Discovery of Poaceae-based virion-assembly inhibitor for managing potato virus Y.

Background: The chemical management of potato virus Y (PVY)-induced viral diseases in Solanaceae crops remains a persistent challenge. Successful systemic infection and transmission of PVY depend on the formation of intact virions, suggesting that targeted inhibition of coat protein (CP)-mediated encapsidation of viral RNA could disrupt viral assembly. However, reported inhibitors capable of disrupting such a process remain scarce. The present study reports a series of analogues derived from benzoxazinoids-allelopathic secondary metabolites of Poaceae plants-and systematically evaluates their anti-PVY activity. Furthermore, the preliminary mode of action of the most potent compound to impair viral assembly is elucidated.

Result: Thirty-four benzoxazinoids (L1-L34) containing sulfonamide moieties were synthesized via a three-step reaction protocol and evaluated for their virucidal activity using the half-leaf local-lesion assay. Most compounds demonstrated promising inactivation potency, with derivative L5 exhibiting a lower EC₅₀ value (169.4 µg/mL) than the commercial control ribavirin (244.7 µg/mL). Molecular docking, dynamics simulations, and bio-layer interferometry revealed that VAL211 (V211) on the PVY CP likely serves as the critical binding residue for L5. Notably, in Agrobacterium-mediated infection assays, the V211A mutant virus exhibited markedly attenuated fluorescence intensity, while confocal microscopy confirmed unimpaired viral cell-to-cell movement. Conversely, transmission electron microscopy revealed a significant reduction in both viral particle quantity and length, suggesting that L5 inhibited CP-mediated viral RNA assembly.

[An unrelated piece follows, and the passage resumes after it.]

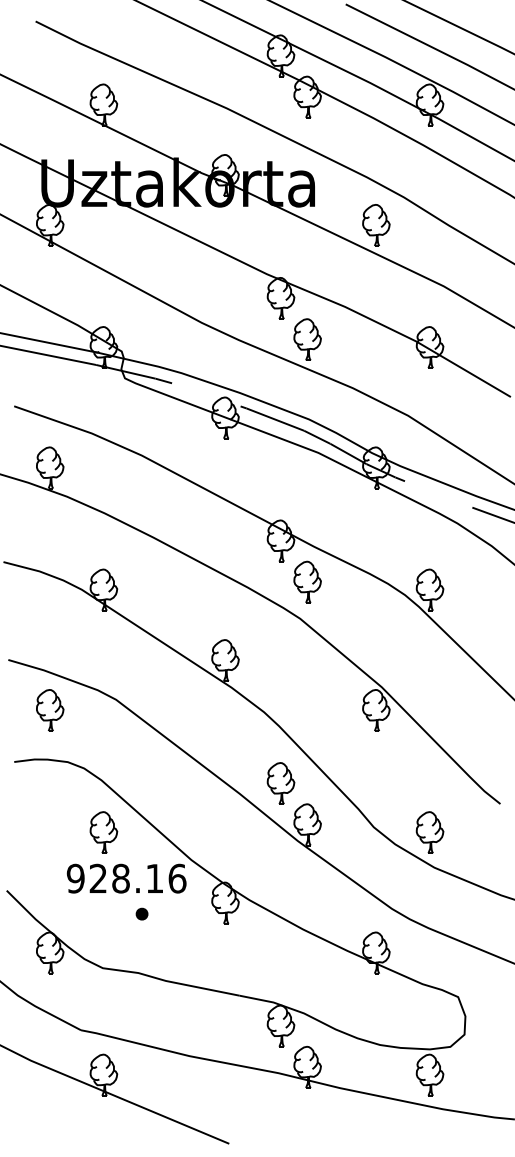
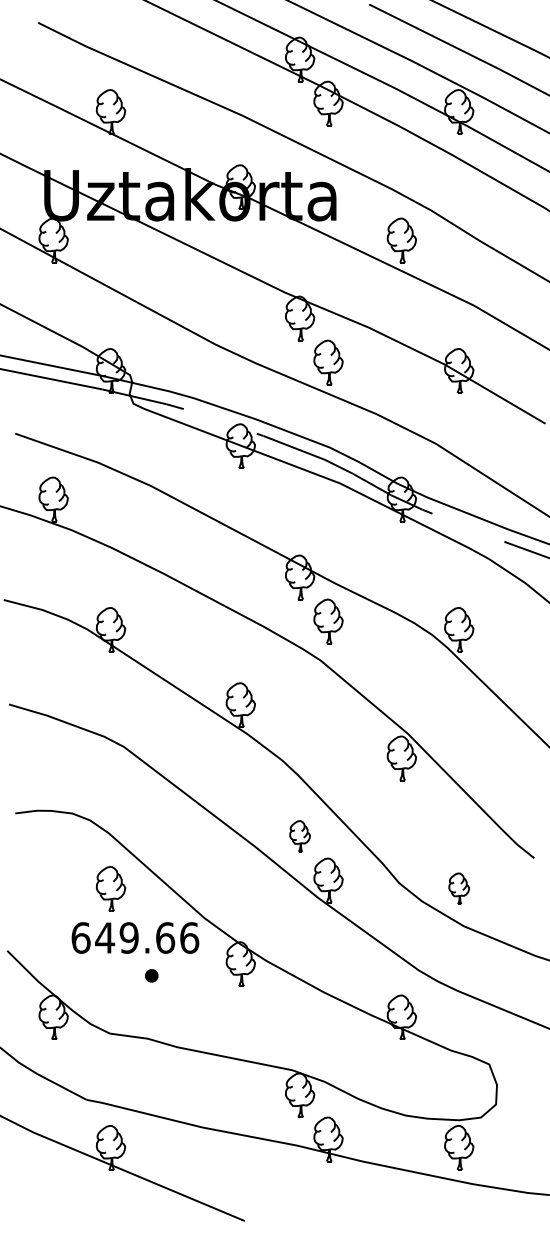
part: (50, 710) -> (53, 758), removed
part: (280, 783) -> (299, 836), size x0.7
part: (429, 832) -> (458, 888), size x0.7
text: (114, 878) -> (122, 937), 928.16 -> 649.66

Conclusion: The study successfully developed L5, a benzoxazinoid-derived compound originating from secondary metabolites of Poaceae plants, which exhibited exceptional anti-PVY activity through serving as an inhibitor of virion assembly. These findings position L5 as a promising lead compound for the rational development of novel virion assembly inhibitors targeting CP-dependent processes in PVY and related plant viruses.